California Gov. Arnold Schwarzenegger on Saturday vetoed legislation that would have created a security framework for the use of radio frequency identification (RFID) technology in the state's official documents and identification cards.
The bill, called the Identity Information Protection Act of 2006, would have mandated basic protections against the abuse of RFID data with technologies such as encryption. It also would have made skimming, or the reading of RFID data without consent, a crime.
The bill, approved by the state's legislature in August, could have made California the first state in the nation to create a privacy framework for official RFID use. A variety of advocacy groups, ranging from the American Civil Liberties Union of Southern California to the Gun Owners of California, had backed the bill.

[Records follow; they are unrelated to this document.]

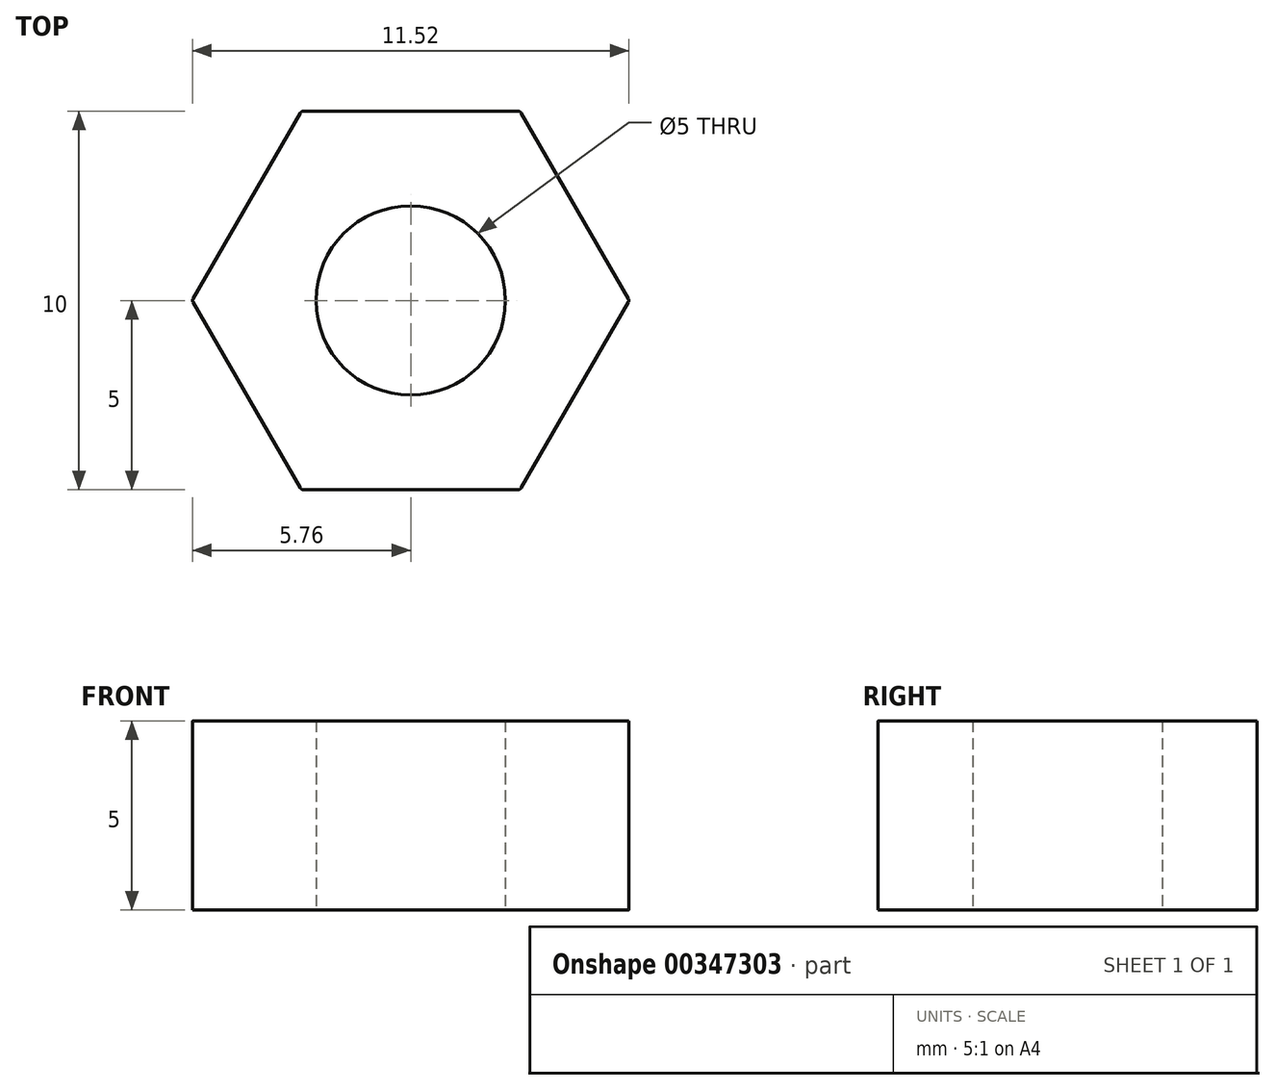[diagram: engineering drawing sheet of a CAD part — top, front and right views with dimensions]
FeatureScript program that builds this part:
annotation { "Feature Type Name" : "Feature", "Feature Type Description" : "" }
export const myFeature = defineFeature(function(context is Context, id is Id, definition is map)
    precondition{}
    {
        {
            var Q0;
            Q0=qCreatedBy(makeId("Top.planeOp"),FACE);
            var sketch = newSketch(context, id + "F0", { "sketchPlane" : qUnion([Q0])});
            skCircle(sketch, "E0.cCircle", {"center": v(0, 0) * mm, "radius": 5 * mm, "construction": true});
            skLineSegment(sketch, "E0.0", {"start": v(5.77, 0) * mm, "end": v(2.89, -5) * mm});
            skLineSegment(sketch, "E0.1", {"start": v(2.89, -5) * mm, "end": v(-2.89, -5) * mm});
            skLineSegment(sketch, "E0.2", {"start": v(-2.89, -5) * mm, "end": v(-5.77, 0) * mm});
            skLineSegment(sketch, "E0.3", {"start": v(-5.77, 0) * mm, "end": v(-2.89, 5) * mm});
            skLineSegment(sketch, "E0.4", {"start": v(-2.89, 5) * mm, "end": v(2.89, 5) * mm});
            skLineSegment(sketch, "E0.5", {"start": v(2.89, 5) * mm, "end": v(5.77, 0) * mm});
            skPoint(sketch, "E0.0.midPoint", {"position": v(4.33, -2.5) * mm});
            skCircle(sketch, "E1", {"center": v(0, 0) * mm, "radius": 2.5 * mm});
            skSolve(sketch);
        }
        {
            var Q0;
            Q0 = qSketchRegion(id + "F0", true);
            extrude(context, id + "F1", {"entities" : qUnion([Q0]), "depth" : 5 * mm});
        }
        {
            var Q0;
            Q0=makeQuery(id+"F1.opExtrude","SWEPT_EDGE",EDGE,{"disambiguationData":[OSD([sQuery(id+"F0.wireOp",EDGE,"E0.0"),sQuery(id+"F0.wireOp",EDGE,"E0.5")])]});
            var Q1;
            Q1=makeQuery(id+"F1.opExtrude","SWEPT_EDGE",EDGE,{"disambiguationData":[OSD([sQuery(id+"F0.wireOp",EDGE,"E0.4"),sQuery(id+"F0.wireOp",EDGE,"E0.5")])]});
            var Q2;
            Q2=makeQuery(id+"F1.opExtrude","SWEPT_EDGE",EDGE,{"disambiguationData":[OSD([sQuery(id+"F0.wireOp",EDGE,"E0.3"),sQuery(id+"F0.wireOp",EDGE,"E0.4")])]});
            var Q3;
            Q3=makeQuery(id+"F1.opExtrude","SWEPT_EDGE",EDGE,{"disambiguationData":[OSD([sQuery(id+"F0.wireOp",EDGE,"E0.0"),sQuery(id+"F0.wireOp",EDGE,"E0.1")])]});
            var Q4;
            Q4=makeQuery(id+"F1.opExtrude","SWEPT_EDGE",EDGE,{"disambiguationData":[OSD([sQuery(id+"F0.wireOp",EDGE,"E0.2"),sQuery(id+"F0.wireOp",EDGE,"E0.3")])]});
            var Q5;
            Q5=makeQuery(id+"F1.opExtrude","SWEPT_EDGE",EDGE,{"disambiguationData":[OSD([sQuery(id+"F0.wireOp",EDGE,"E0.1"),sQuery(id+"F0.wireOp",EDGE,"E0.2")])]});
            fillet(context, id + "F2", {"entities" : qUnion([Q0, Q1, Q2, Q3, Q4, Q5]), "radius" : 0.1 * mm, "tangentPropagation" : true, "allowEdgeOverflow" : false});
        }
    });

Schwarzenegger said he vetoed the law because he considered it "premature." He noted that the federal government, under the Real ID Act mandating national standards for identification cards such as drivers' licenses, has yet to release its own standards for security. with that in mind, Schwarzenegger said he didn't want California to create a set of requirements that would contradict the upcoming federal ones.
"In addition, this bill may inhibit various state agencies from procuring technology that could enhance and streamline operations, reduce expenses and improve customer service to the public and may unnecessarily restrict state agencies," he said.
Despite Schwarzenegger's veto, the bill's sponsor, state Sen. Joe Simitian, vowed to reintroduce the measure in the next session of the legislature. "Do we really want state and local governments requiring members of the public to carry identification documents that broadcast their personal information without their knowledge or consent?" said the Palo Alto-based Democrat in a statement. "I think most Californians will be skeptical of such a notion, and understandably so."
Simitian called RFID chips a "rapidly proliferating technology."